«Jemanden ganz von der Furcht zu befreien, ist schwierig»

Aktualisiert

Flugangstseminare«Jemanden ganz von der Furcht zu befreien, ist schwierig»

Nicht erst seit dem Crash der AF 447 fliegt die Angst bei vielen Passagieren ständig mit. Inwieweit helfen Flugangstseminare, die grosse Furcht vor dem Reisen in schwindelerregender Höhe einzudämmen? 20 Minuten Online fragte bei einer Expertin nach.

von
Runa Reinecke

Wer heute ein Flugzeug besteigt, tut dies vielleicht nicht ohne mulmiges Gefühl in der Magengegend. An wessen geistigem Auge ziehen dann nicht die Bilder der im offenen Meer schwimmenden Wrackteile der verunglückten Air France 447 vorüber? Menschen, für die das Fliegen zur quälenden Pflicht wird, weil der Beruf oder die private Situation keine Alternative für das aviatische Reisen zulässt, versuchen ihre Furcht mit einem Flugangstseminar in den Griff zu bekommen. 20 Minuten Online befragte Claudia Boller-Fischer,

Organisational Manager für Flugangstseminare bei Swiss Aviation Training in Zürich, wie und ob sich die innere Katastrophe zur leichten Stimmungsturbulenz verwandelt lässt.

20 Minuten Online:

Frau Boller, wann spricht man von einer Flugangst?
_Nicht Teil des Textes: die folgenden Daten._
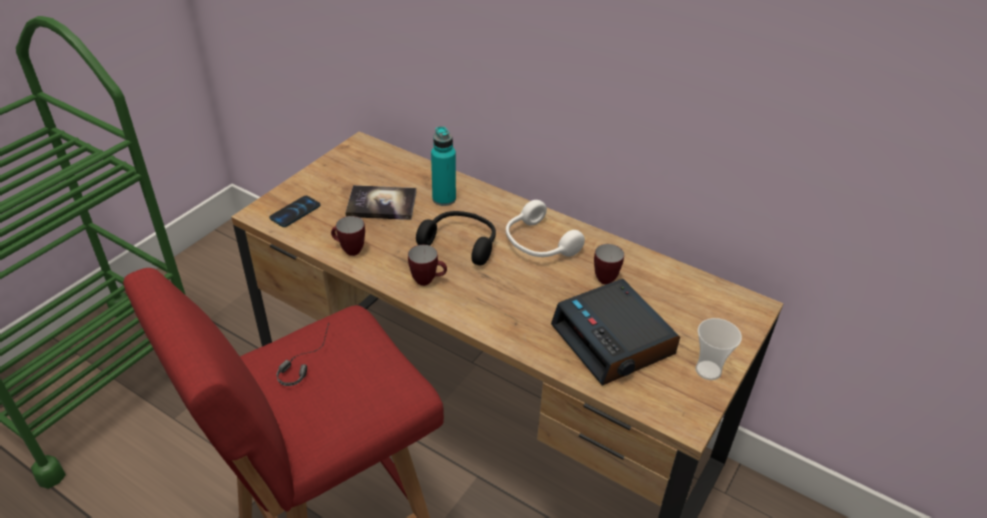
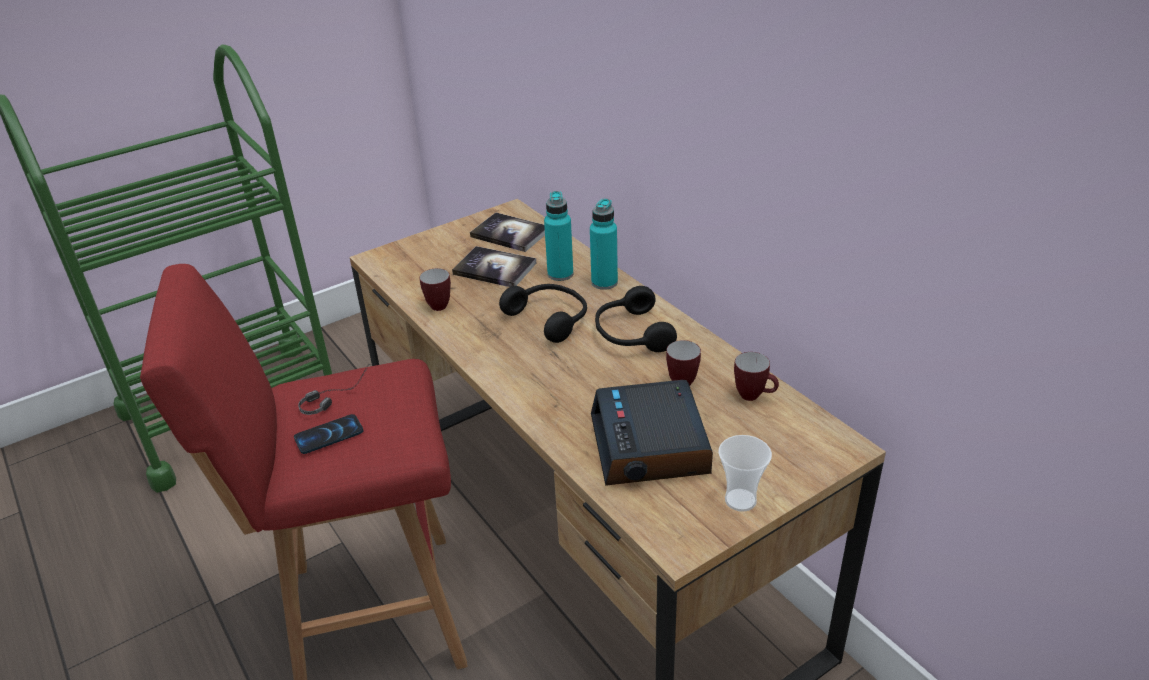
camera: 25 degrees right, 5 degrees down
phone [269,196,320,227] -> phone moved to [294,414,363,454]
mug [408,245,447,286] -> mug moved to [734,352,779,401]
white headphones [506,200,585,257] -> black headphones [595,286,677,352]
none -> book [470,213,545,252]
none -> turquoise bottle [590,199,618,290]

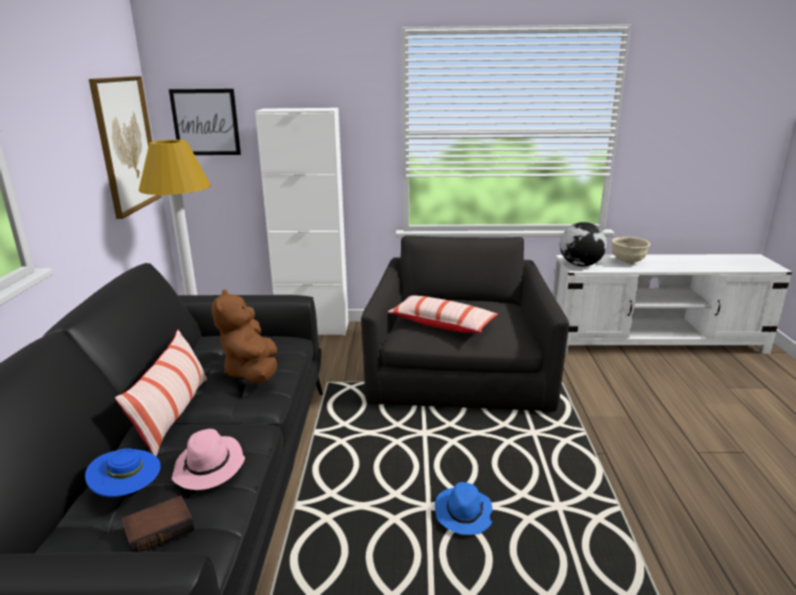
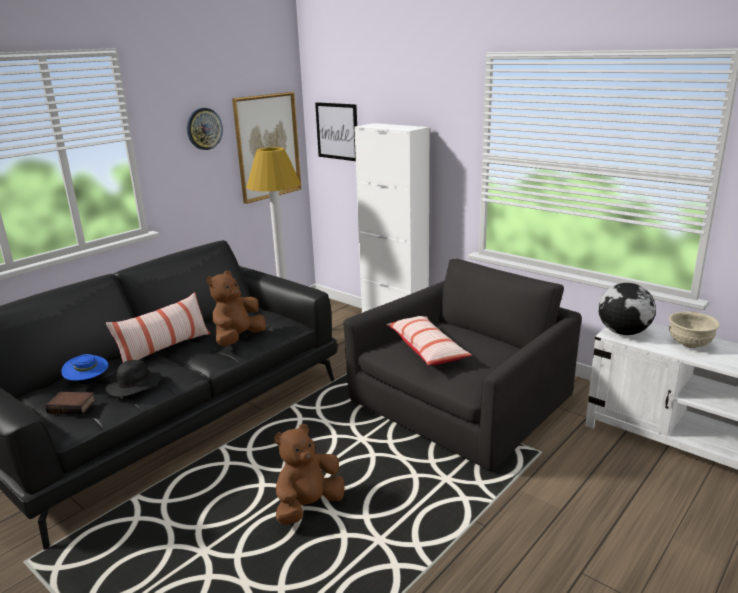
camera: 40 degrees right, 0 degrees up
pink hat [172,429,245,490] -> black hat [106,360,161,397]
blue hat [435,482,493,535] -> brown plush toy [274,424,345,525]
none -> wall clock [187,108,223,150]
Die Flugangst hat viele, ganz unterschiedliche Gesichter – entgegen der weitläufigen Meinung ist sie nicht angeboren. Der Flugangst geht oft ein Schlüsselerlebnis voraus, wie zum Beispiel Turbulenzen während eines Fluges oder ein Durchstarten des Flugzeuges. Bei Kindern, die unter Flugangst leiden, spielt oft die Einstellung der Eltern eine wesentliche Rolle.

Macht es einen Unterschied, ob ein Passagier unter klassischer Flugangst oder einer anderen Phobie wie beispielsweise der Höhenangst leidet?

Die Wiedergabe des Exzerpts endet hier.